Why the “Bliss” in Bliss Balls?
Heavenly tasting and nutritious... Here are the blissful reasons why you need them on your next menu...
1. Sweeten the deal! Natural sugar like coconut sugar, dates and honey are awesome for the sweet tooth in you because they are healthier alternatives to refined sugar.
2. Go nuts, power up with protein, get a heap of healthy fats! Perfect for curbing your appetite as they make you feel full… without the guilt!
You can come up with your own version of the Bliss Balls. Explore and discover new ingredients to please the creative chef in you.
You can add the following in putting that extra “oomph” to your bliss balls…
1. Rolled Oats- An excellent source of complex carbs and protein to make you feel fuller and nourished
2. Vegan Protein - Power up by adding a plant-based protein blend!
3. Psyllium Husk - Best for weight control and for gut health
4. Raw Cacao Nibs, Dessicated Coconut, coarsely ground nuts and seeds for exciting bliss ball coating!
Here's what I made yesterday...
2 Spice Pistachio Bliss Balls
2 cups soaked Cashew
1 cup soaked Pistachio
1/4 teaspoon Cardamom
1 teaspoon powdered Ginger
3-4 tbsp Coconut Sugar
coarsely ground Pumpkin Seeds for coating
Option to add Vegan Protein Blend. I used About Time Ve which I got from Healthy Options.

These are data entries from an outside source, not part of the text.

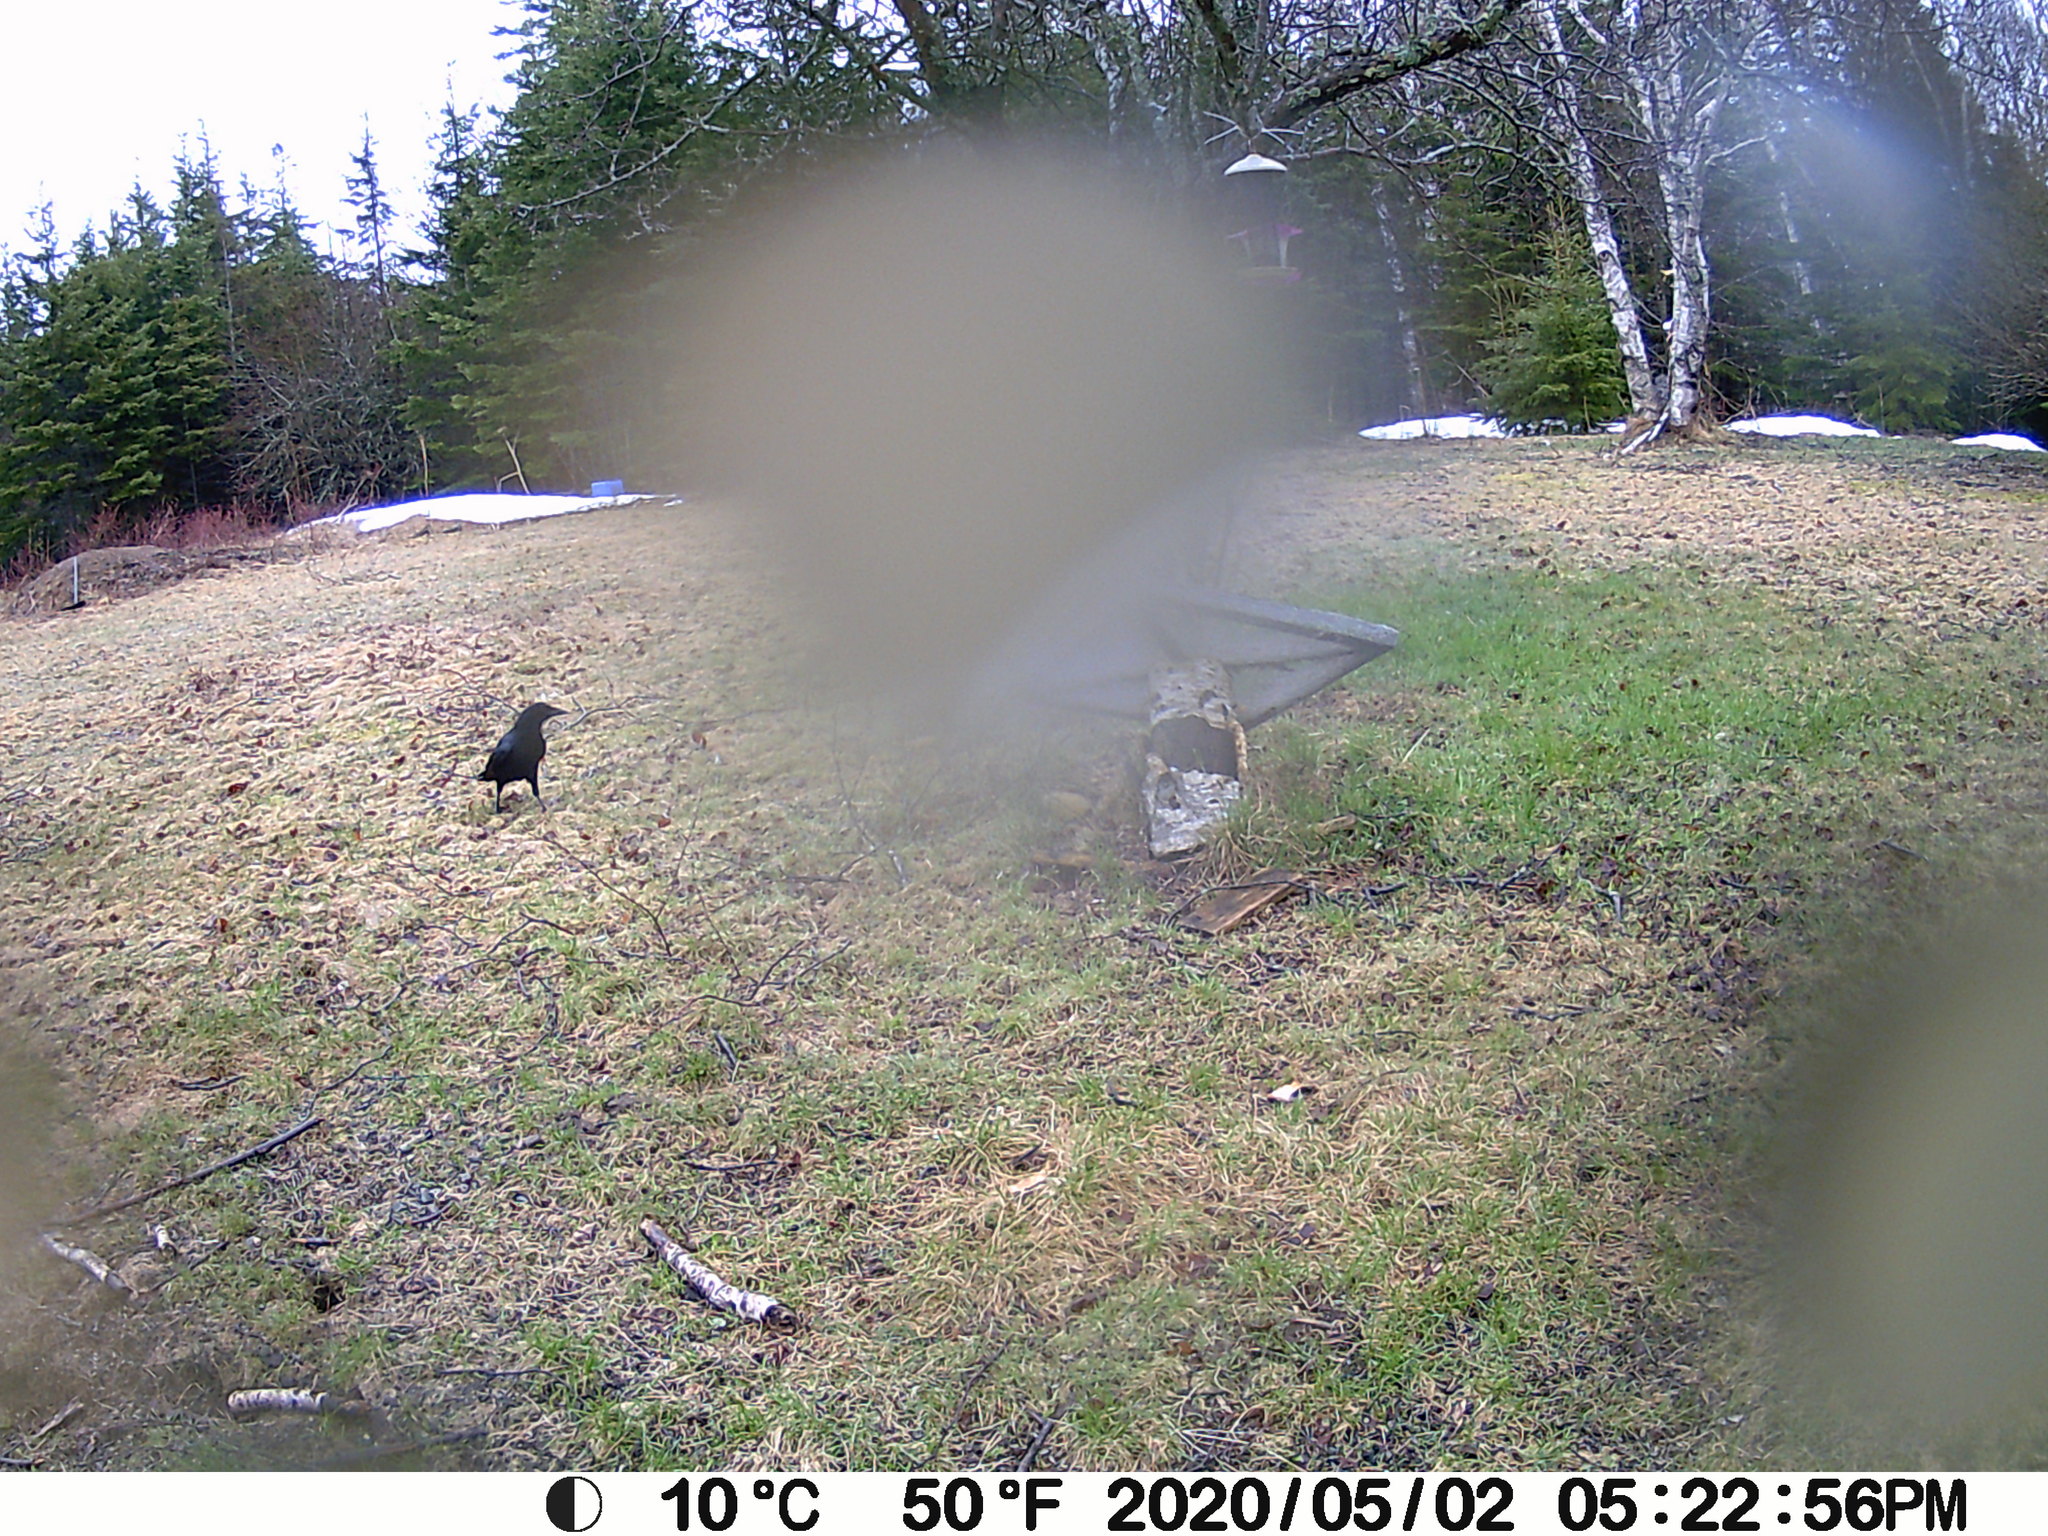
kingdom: Animalia
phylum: Chordata
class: Aves
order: Passeriformes
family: Corvidae
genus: Corvus
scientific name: Corvus brachyrhynchos
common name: American crow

1. Soak Cashew and Pistachio separately for 2 hours.
2. Wash, drain and process nuts until a coarse crumb.
3. Add Cardamom, powdered Ginger and Coconut Sugar.
4. Process until the mixture becomes well incorporated and forms a ball.
5. Form small balls about 1/4 cup each.
6. Roll the bliss balls on coarsely ground Pumpkin Seeds.
Makes about 18 balls.
Bliss Ball is an awesome source of energy for those emergency situations. It’s a power-packed lift off snack with a healthy combination of protein, carbs and fat to energize you as you go about your hectic day.